Qualified Plans (IRA’s, 401k plans, etc.): Primary Beneficiary – to the surviving spouse (so he or she can roll over the proceeds to an IRA and thereby defer income taxes); and Secondary Beneficiary – to your children (or your own revocable, depending on whether you want the assets controlled or available to children).

Life Insurance and Annuities: Primary Beneficiary – when not owned by an irrevocable trust, such as group term, to your own revocable trust (for estate tax benefits, e.g., using credit at first death); and Secondary Beneficiary – to the surviving spouse (in case of trust has been terminated for some reason).

Other Assets: Consider changing ownership of any jointly held assets to ownership by one of you. Any assets held as joint tenants with rights of survivorship will go to the survivor by operation of law and never get to your revocable trust. (You want to be sure that you have sufficient assets going to the trust to realize the full tax reduction effect.)

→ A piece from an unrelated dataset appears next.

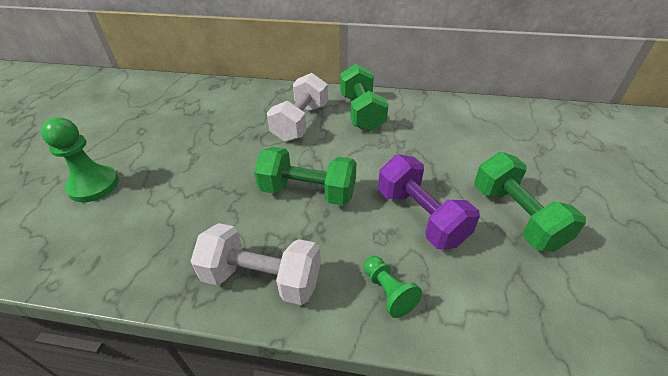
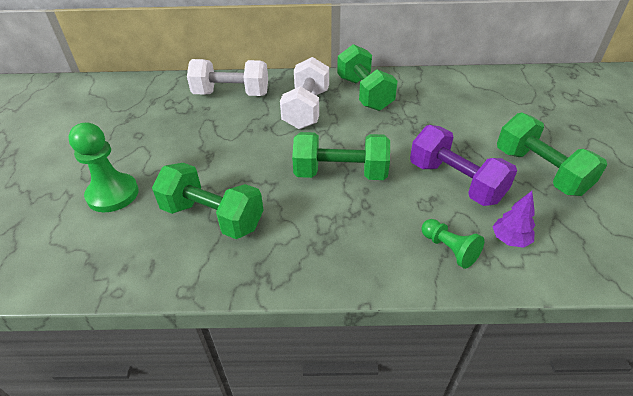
camera: 10 degrees left, 0 degrees up
white dumbbell [191,223,321,305] -> white dumbbell moved to [187,59,268,96]
none -> green dumbbell [152,163,263,239]
none -> purple tree [492,191,535,248]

You should also consider compiling a reference book or adding to your financial plan book photocopies of important papers, identifying where the originals are, then adding a list of important contacts, instructions to your executor and trustee and other important notes for family and friends. You would update this at least annually with new asset statements (consider this as you gather information for preparing your taxes). To be more specific, the list (and copies) should include:

* 1. Location of original will, trust, etc.
* 2. Location of health care proxy and durable power of attorney
* 3. List of professionals with contact information: doctor, attorney, CPA, etc.
* 4. List of fiduciaries with contact information: health care proxy, guardians, executors and trustees, attorney-in-fact for durable power of attorney, etc.
* 5. Location of insurance policies and valuables such as original titles, etc.
* 6. Location of safe deposit box for valuables and items in #5 or 7
* 7. List of all bank and investment accounts and location of any stock certificates or other documentation for investments
* 8. List of all mortgages, loans and credit card accounts
* 9. Any appraisals or other listing of items by value
* 10. All automatic debits that need to be addressed (stopped, changed)
* 11. List of all password protected accounts (e-mail, on line banking and credit cards, etc.) and where to locate the passwords… and the password to access the passwords!